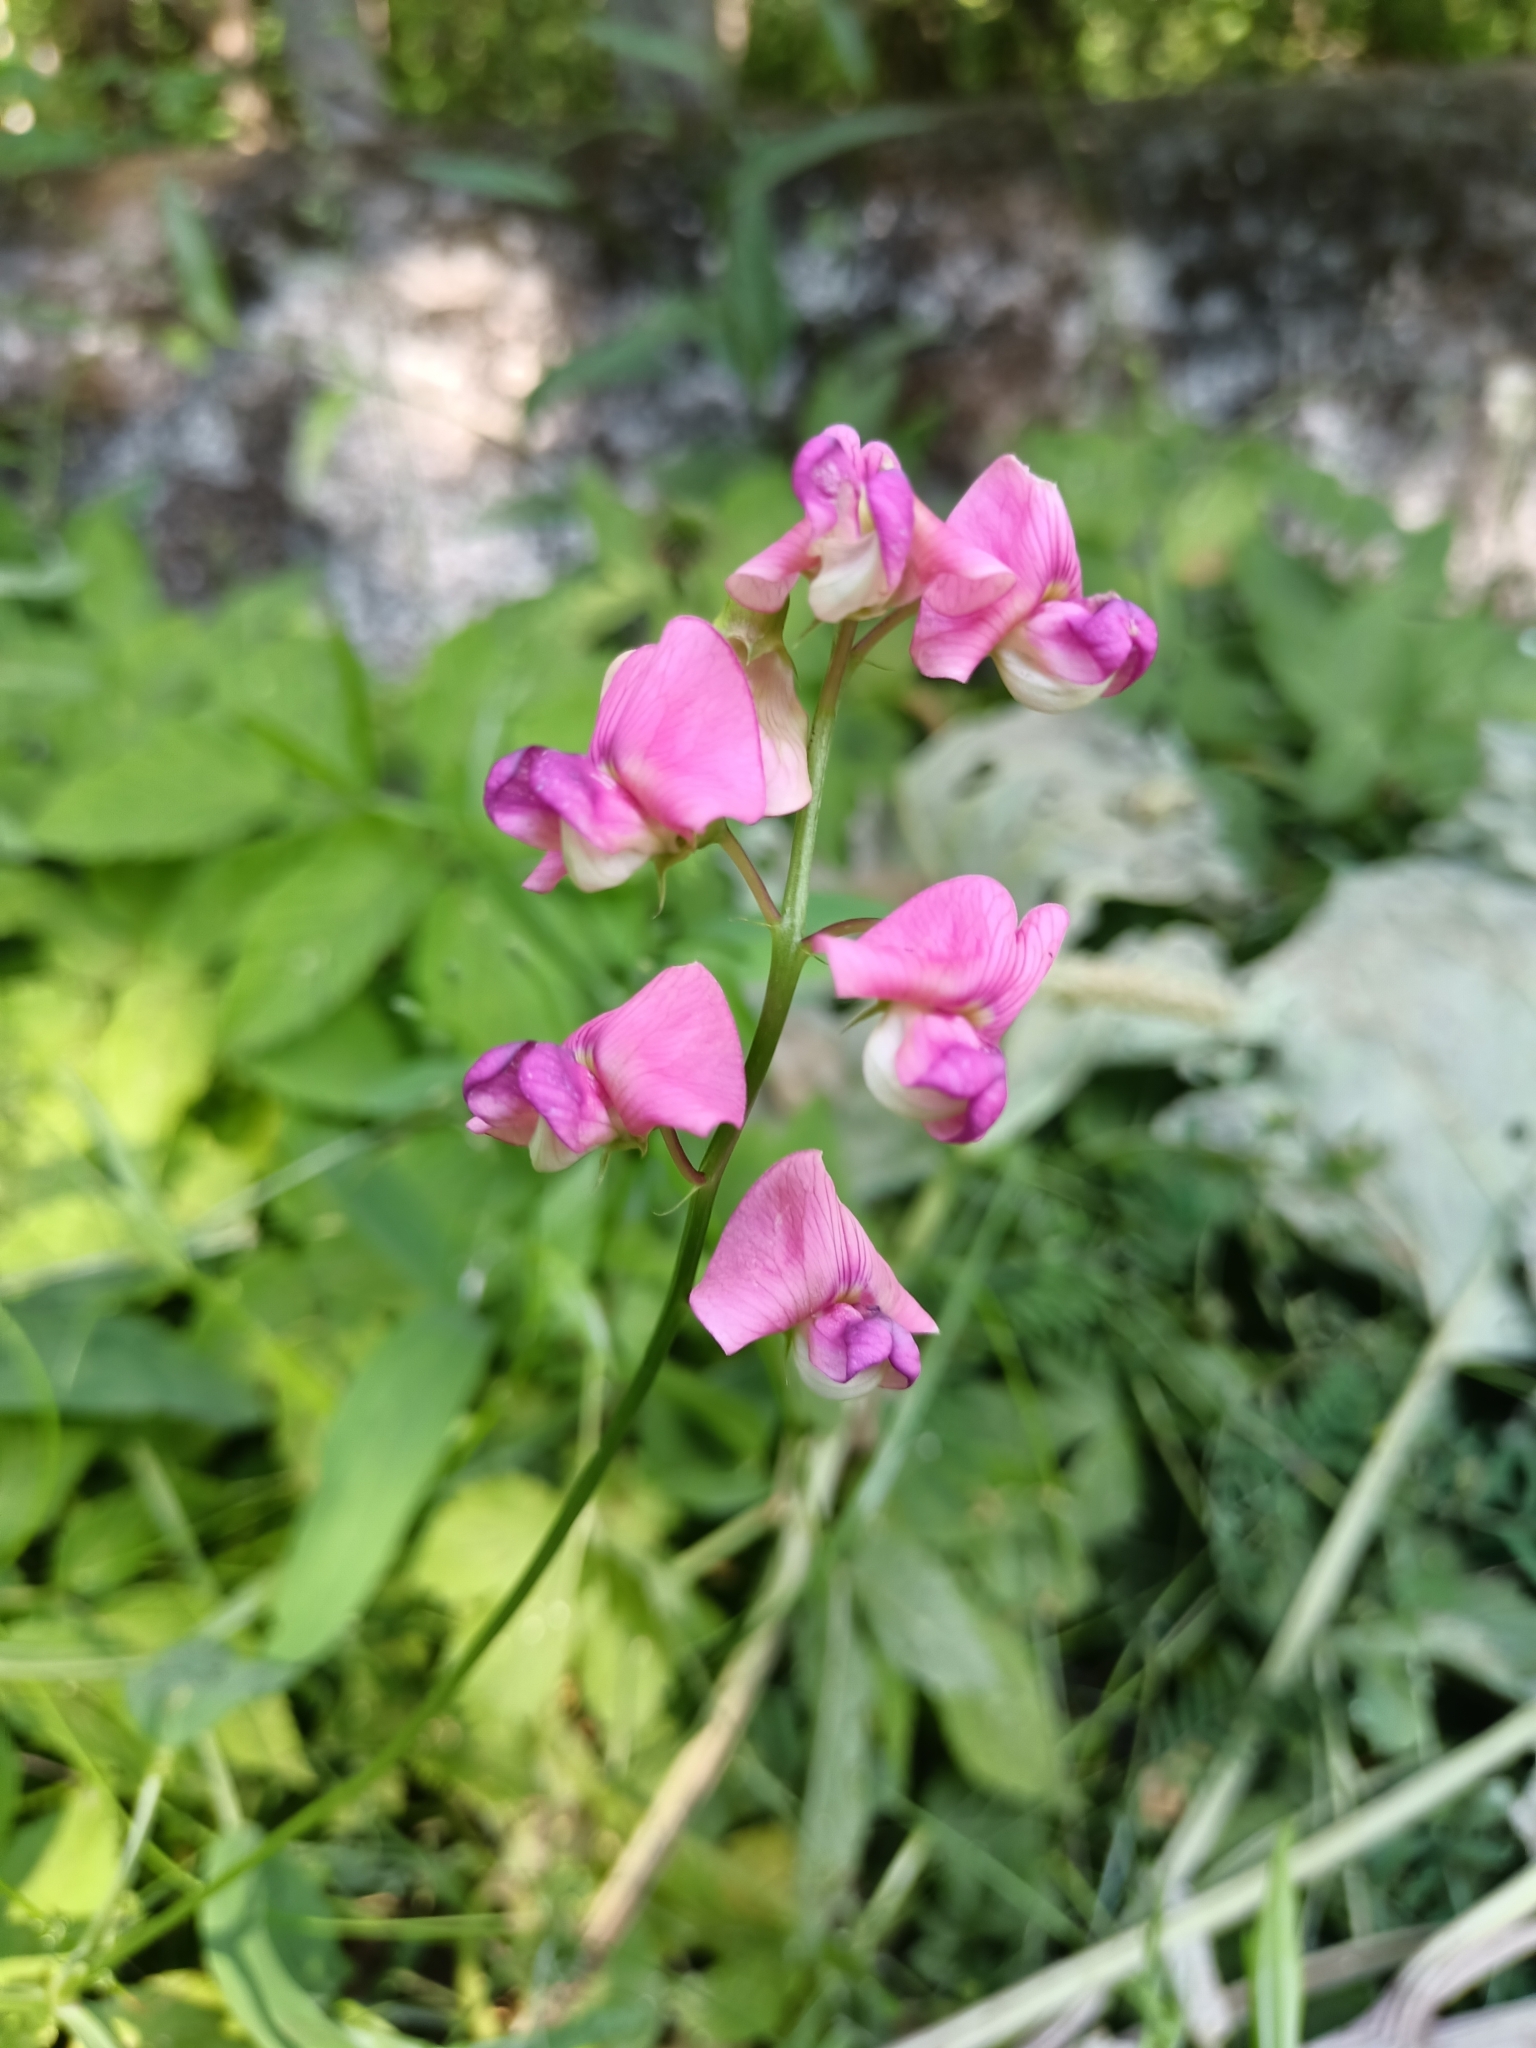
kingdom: Plantae
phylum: Tracheophyta
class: Magnoliopsida
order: Fabales
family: Fabaceae
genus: Lathyrus
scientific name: Lathyrus sylvestris
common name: Flat pea
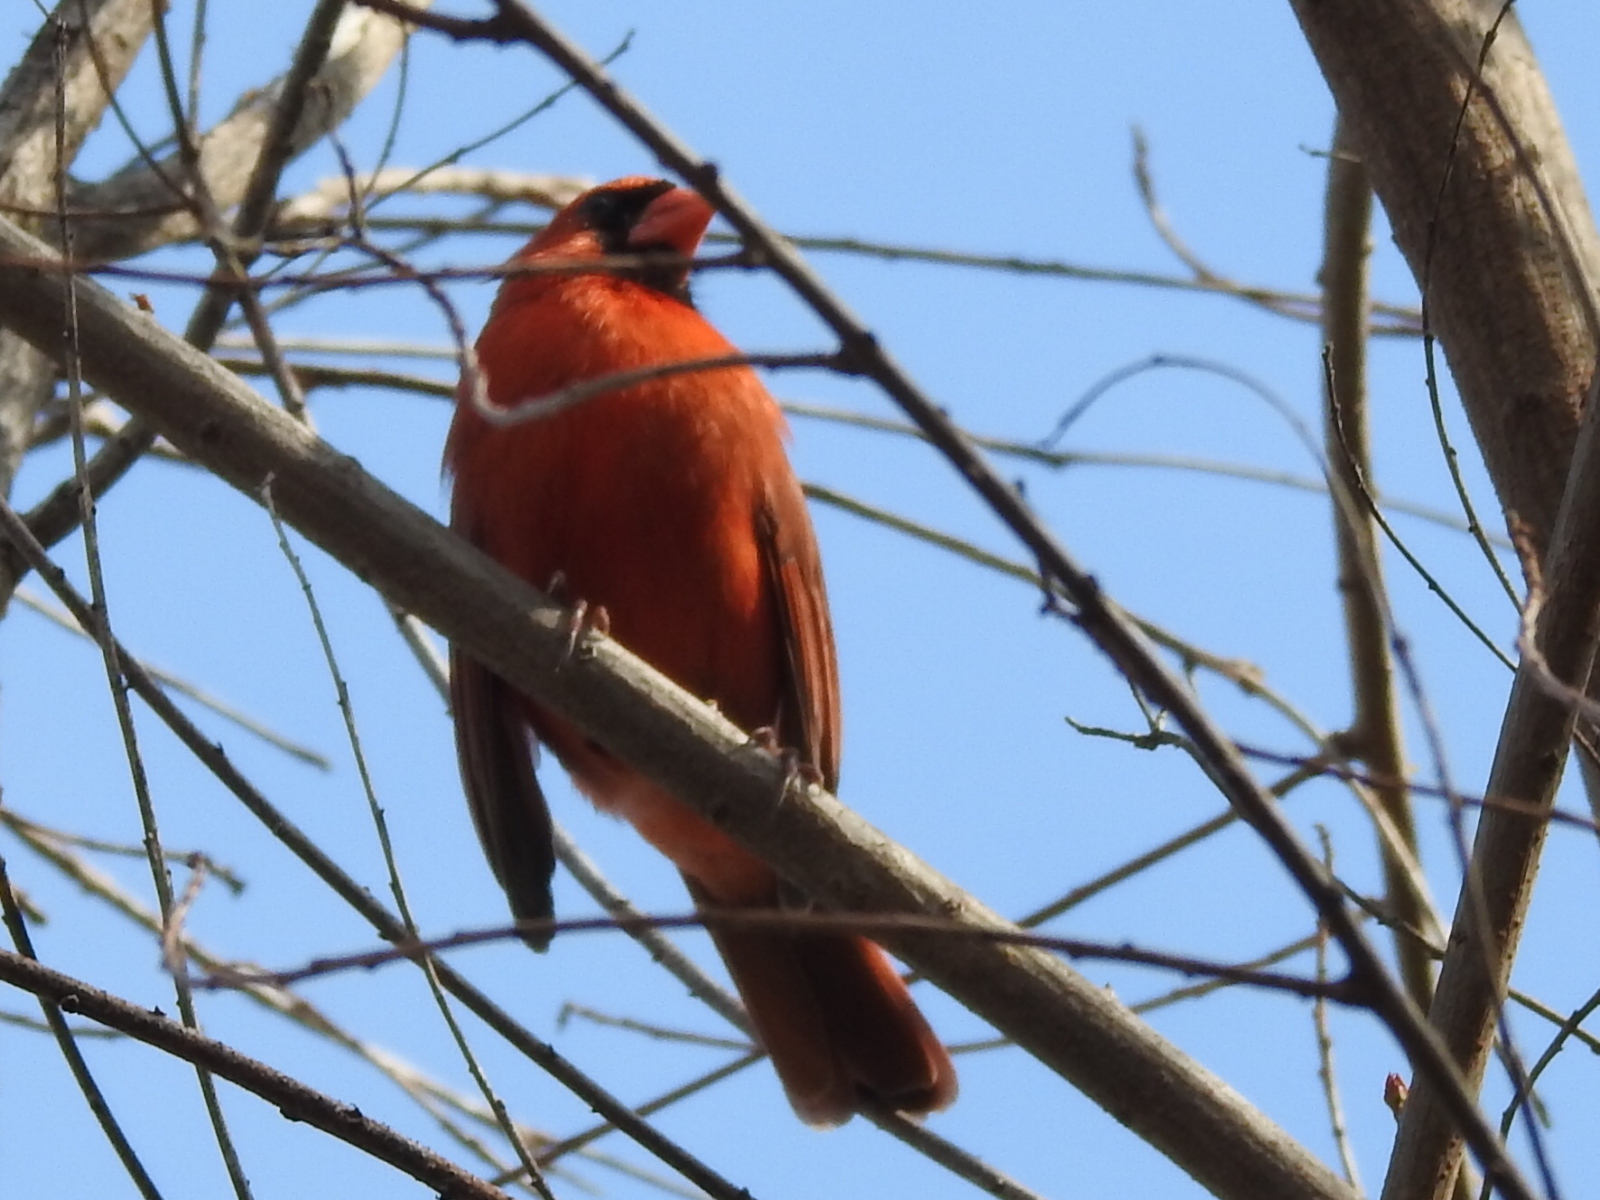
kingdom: Animalia
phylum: Chordata
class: Aves
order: Passeriformes
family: Cardinalidae
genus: Cardinalis
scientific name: Cardinalis cardinalis
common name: Northern cardinal
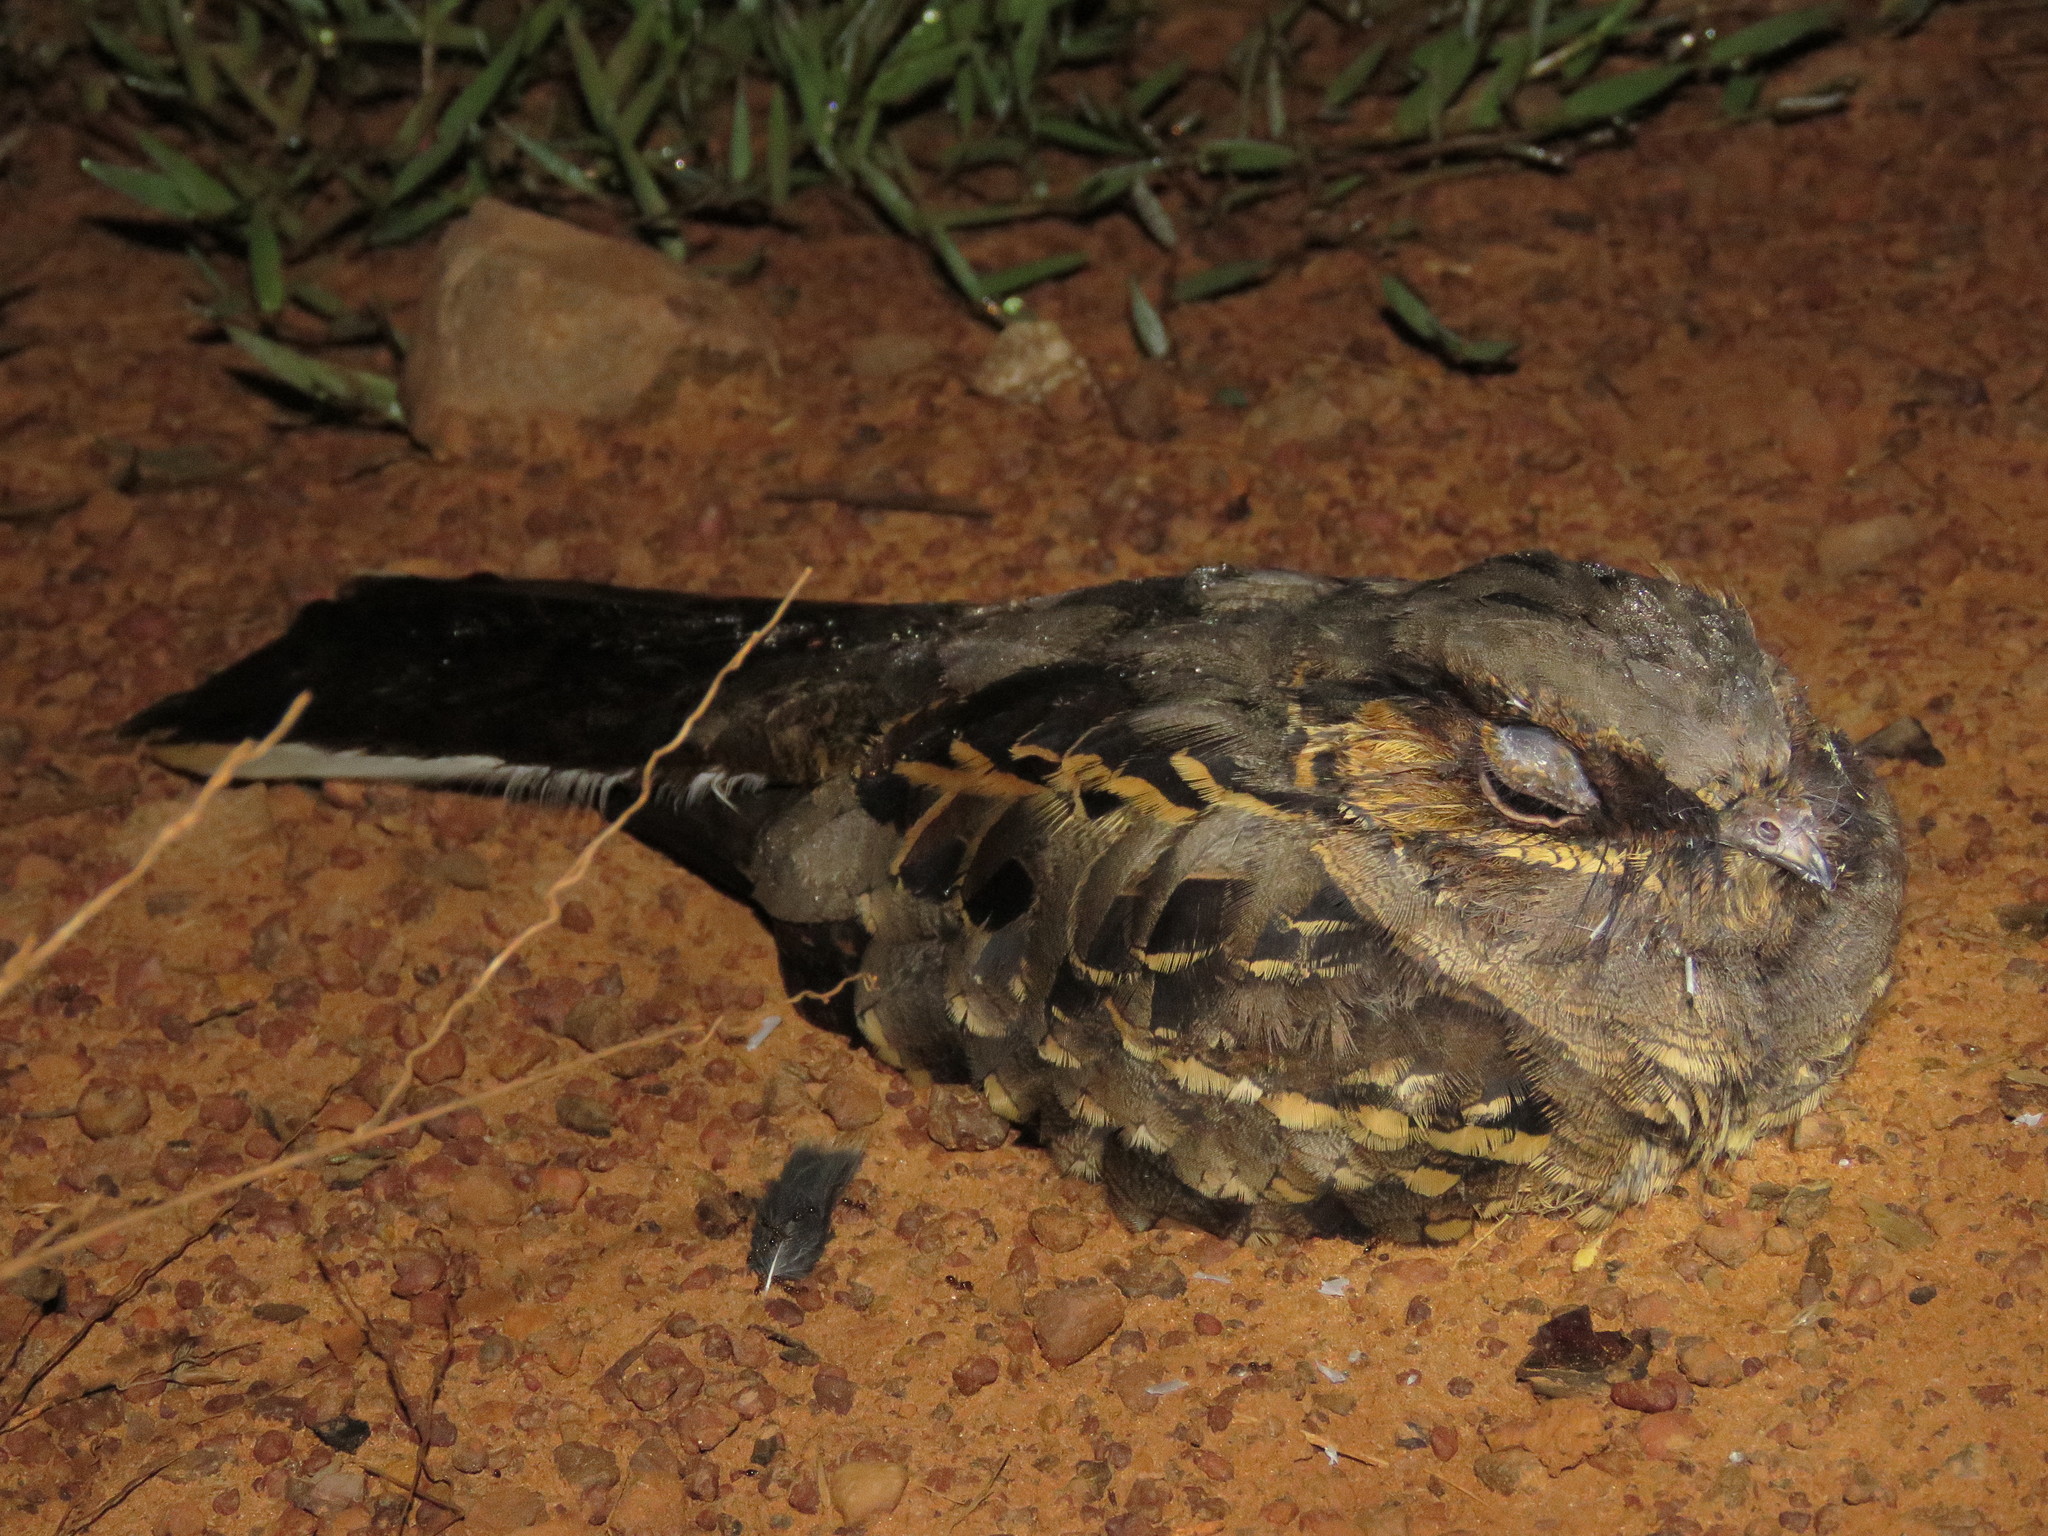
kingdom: Animalia
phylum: Chordata
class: Aves
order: Caprimulgiformes
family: Caprimulgidae
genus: Nyctidromus
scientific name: Nyctidromus albicollis
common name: Pauraque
————
_EXERCISE REQUIREMENTS_
Starting at the beginning of the entries and running through the line with "family: Caprimulgidae", write those lines again with "common name" swapped for "everyday name" and nothing else changed. Leave the pictures out.

_WRITTEN ANSWER_
kingdom: Plantae
phylum: Tracheophyta
class: Magnoliopsida
order: Fabales
family: Fabaceae
genus: Lathyrus
scientific name: Lathyrus sylvestris
everyday name: Flat pea
kingdom: Animalia
phylum: Chordata
class: Aves
order: Passeriformes
family: Cardinalidae
genus: Cardinalis
scientific name: Cardinalis cardinalis
everyday name: Northern cardinal
kingdom: Animalia
phylum: Chordata
class: Aves
order: Caprimulgiformes
family: Caprimulgidae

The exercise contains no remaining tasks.